**ASSIGNMENT:** Leave out the images; return the rest of the data exactly.

**DATASET RECORDS:**
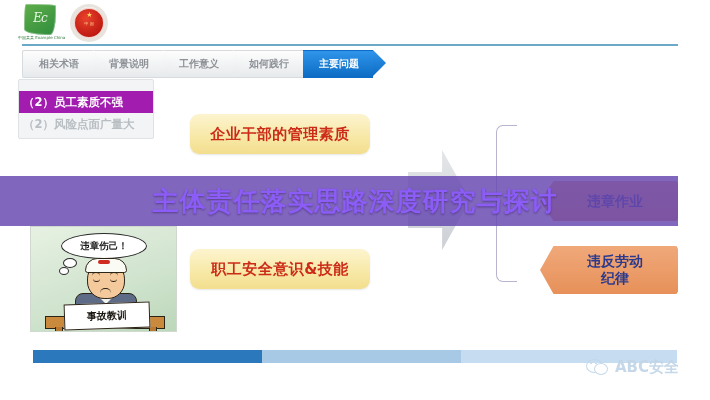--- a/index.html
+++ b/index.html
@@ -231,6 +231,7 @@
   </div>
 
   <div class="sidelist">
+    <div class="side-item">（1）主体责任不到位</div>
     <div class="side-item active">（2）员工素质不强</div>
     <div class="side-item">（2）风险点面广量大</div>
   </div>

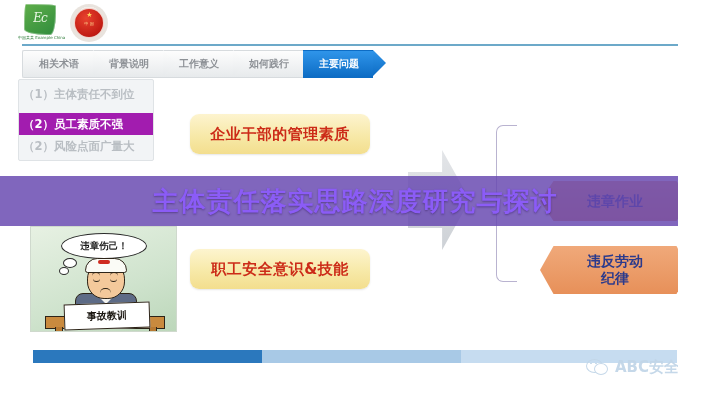--- a/index.html
+++ b/index.html
@@ -81,7 +81,7 @@
     height:22px;line-height:22px;padding:0 4px;
     font-size:11.5px;font-weight:bold;color:#b9bec3;white-space:nowrap;
   }
-  .side-item.active{background:#a21caf;color:#ffffff;margin-top:8px;}
+  .side-item.active{background:#b91c1c;color:#ffffff;}
 
   
   .cartoon{

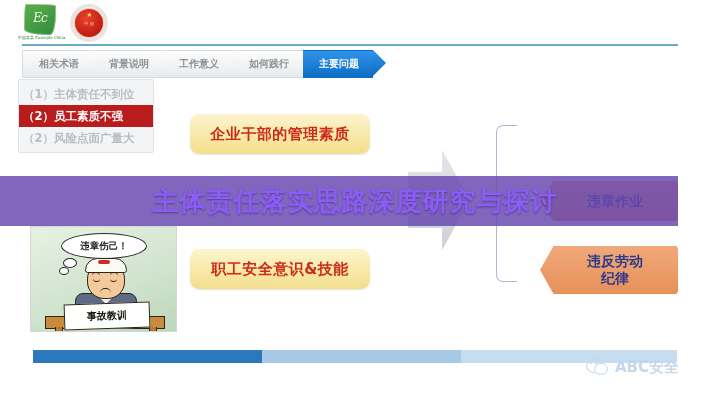--- a/index.html
+++ b/index.html
@@ -233,7 +233,7 @@
   <div class="sidelist">
     <div class="side-item">（1）主体责任不到位</div>
     <div class="side-item active">（2）员工素质不强</div>
-    <div class="side-item">（2）风险点面广量大</div>
+    <div class="side-item">（5）风险点面广量大</div>
   </div>
 
   <div class="cartoon">

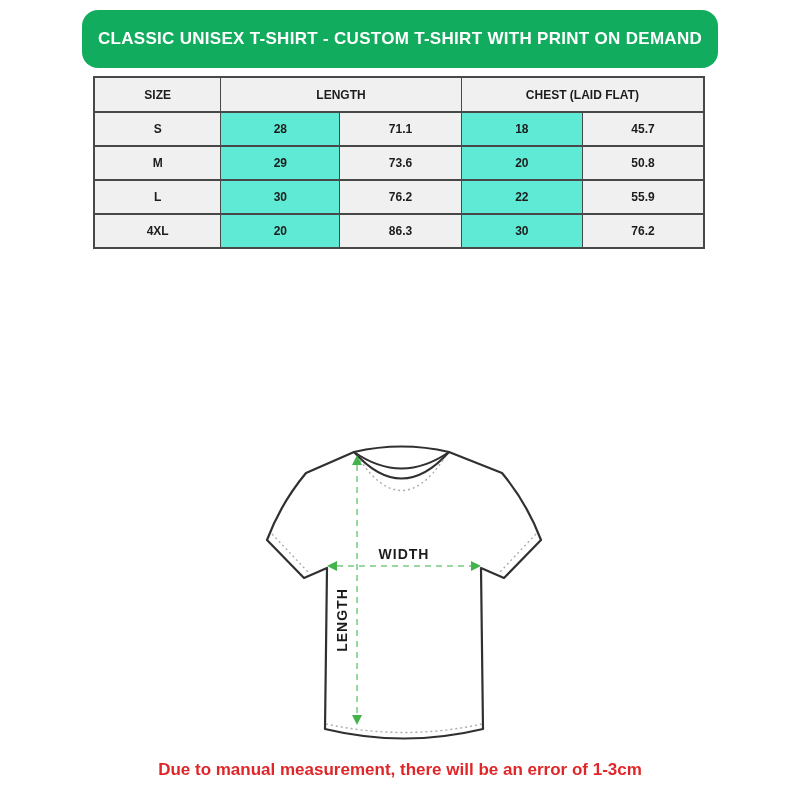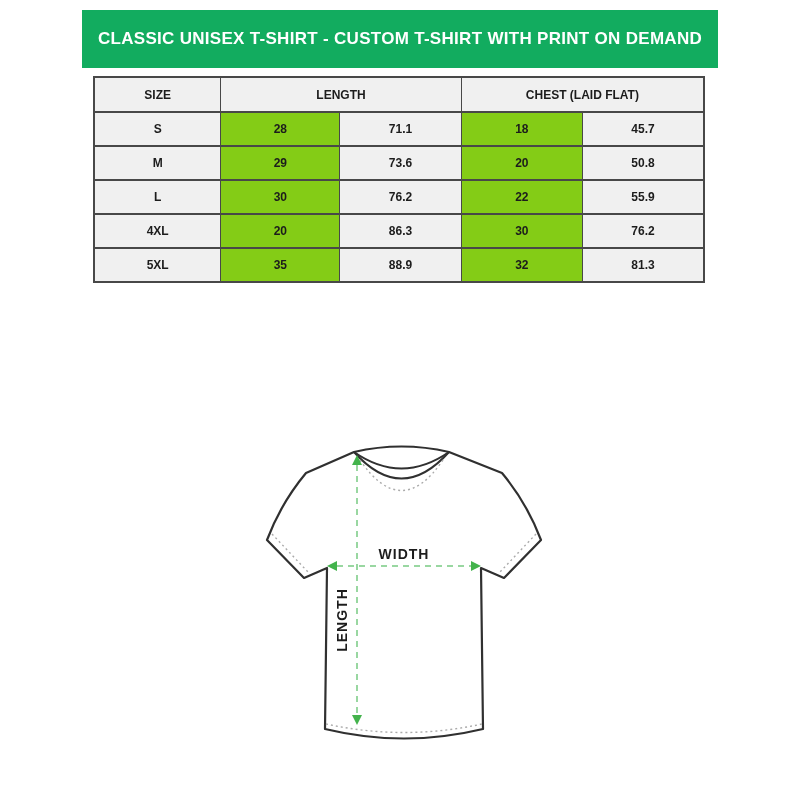--- a/index.html
+++ b/index.html
@@ -27,6 +27,7 @@
     display: flex;
     align-items: center;
     justify-content: center;
+    border-radius: 16px;
   }
   .banner .title {
     color: #ffffff;

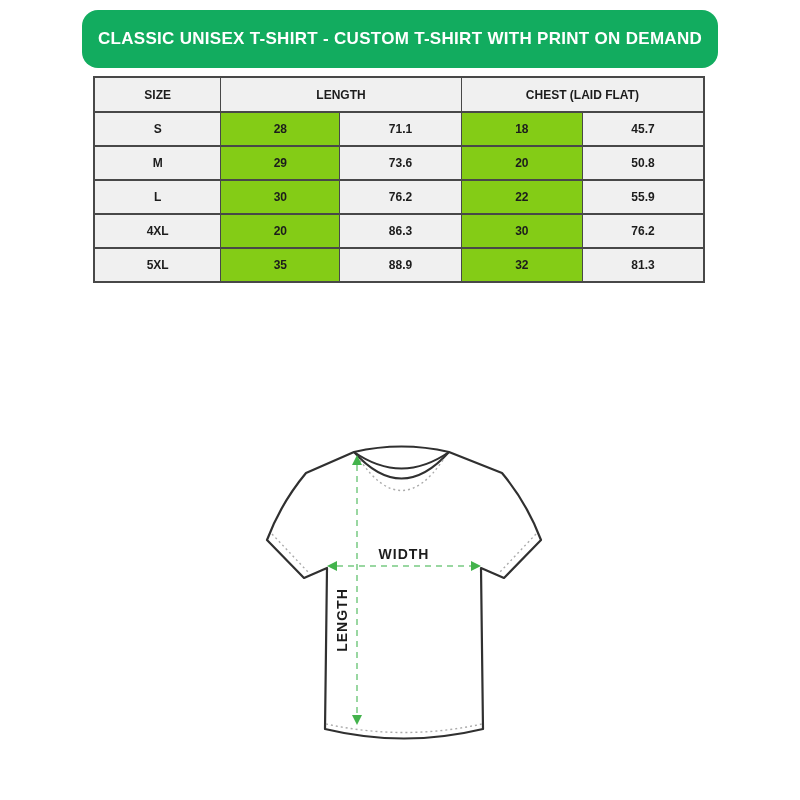--- a/index.html
+++ b/index.html
@@ -65,7 +65,7 @@
   table.size-table th { height: 33px; background: var(--cell_gray); }
   table.size-table td { height: 32px; }
   td.c-gray { background: var(--cell_gray); }
-  td.c-white { background: #84cc16; }
+  td.c-white { background: #5eead4; }
 
   
   .diagram {

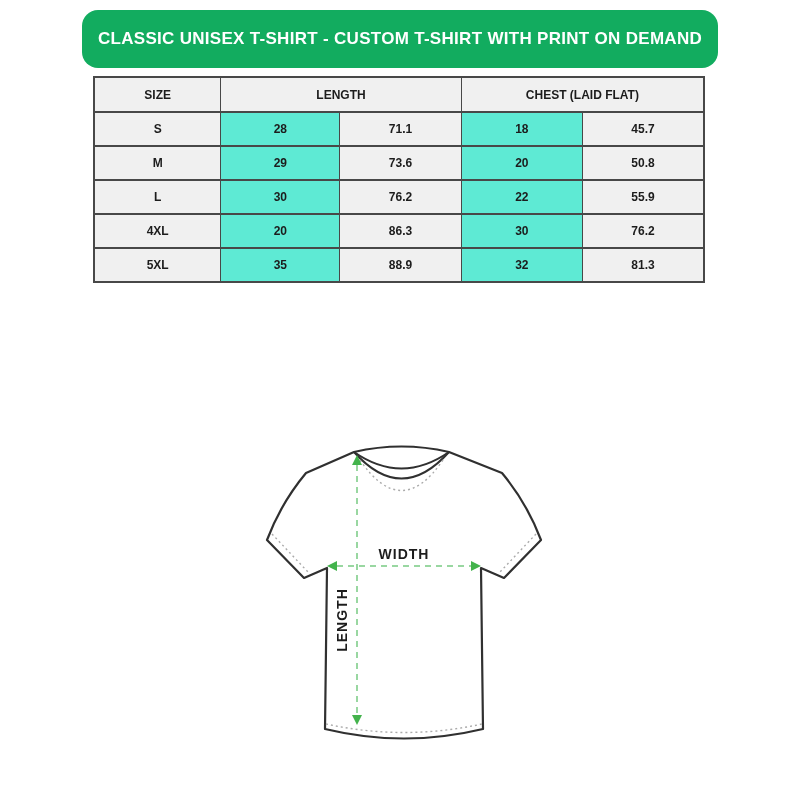--- a/index.html
+++ b/index.html
@@ -148,13 +148,6 @@
           <td class="c-white">30</td>
           <td class="c-gray">76.2</td>
         </tr>
-        <tr>
-          <td class="c-gray">5XL</td>
-          <td class="c-white">35</td>
-          <td class="c-gray">88.9</td>
-          <td class="c-white">32</td>
-          <td class="c-gray">81.3</td>
-        </tr>
       </tbody>
     </table>
   </div>

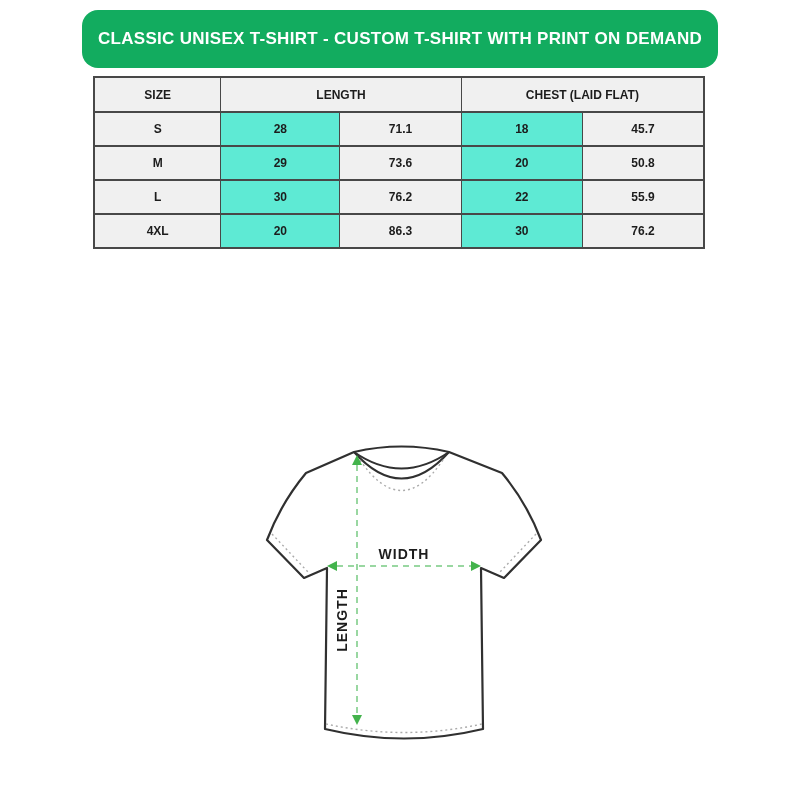--- a/index.html
+++ b/index.html
@@ -190,6 +190,7 @@
     </svg>
   </div>
 
+  <div class="footer-note">Due to manual measurement, there will be an error of 1-3cm</div>
 
 </div>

**ANSWER SECTION:**
--- a/index.html
+++ b/index.html
@@ -231,6 +231,7 @@
   </div>
 
   <div class="sidelist">
+    <div class="side-item">（1）主体责任不到位</div>
     <div class="side-item active">（2）员工素质不强</div>
     <div class="side-item">（2）风险点面广量大</div>
   </div>

--- a/index.html
+++ b/index.html
@@ -81,7 +81,7 @@
     height:22px;line-height:22px;padding:0 4px;
     font-size:11.5px;font-weight:bold;color:#b9bec3;white-space:nowrap;
   }
-  .side-item.active{background:#a21caf;color:#ffffff;margin-top:8px;}
+  .side-item.active{background:#b91c1c;color:#ffffff;}
 
   
   .cartoon{

--- a/index.html
+++ b/index.html
@@ -233,7 +233,7 @@
   <div class="sidelist">
     <div class="side-item">（1）主体责任不到位</div>
     <div class="side-item active">（2）员工素质不强</div>
-    <div class="side-item">（2）风险点面广量大</div>
+    <div class="side-item">（5）风险点面广量大</div>
   </div>
 
   <div class="cartoon">

--- a/index.html
+++ b/index.html
@@ -27,6 +27,7 @@
     display: flex;
     align-items: center;
     justify-content: center;
+    border-radius: 16px;
   }
   .banner .title {
     color: #ffffff;

--- a/index.html
+++ b/index.html
@@ -65,7 +65,7 @@
   table.size-table th { height: 33px; background: var(--cell_gray); }
   table.size-table td { height: 32px; }
   td.c-gray { background: var(--cell_gray); }
-  td.c-white { background: #84cc16; }
+  td.c-white { background: #5eead4; }
 
   
   .diagram {

--- a/index.html
+++ b/index.html
@@ -148,13 +148,6 @@
           <td class="c-white">30</td>
           <td class="c-gray">76.2</td>
         </tr>
-        <tr>
-          <td class="c-gray">5XL</td>
-          <td class="c-white">35</td>
-          <td class="c-gray">88.9</td>
-          <td class="c-white">32</td>
-          <td class="c-gray">81.3</td>
-        </tr>
       </tbody>
     </table>
   </div>

--- a/index.html
+++ b/index.html
@@ -190,6 +190,7 @@
     </svg>
   </div>
 
+  <div class="footer-note">Due to manual measurement, there will be an error of 1-3cm</div>
 
 </div>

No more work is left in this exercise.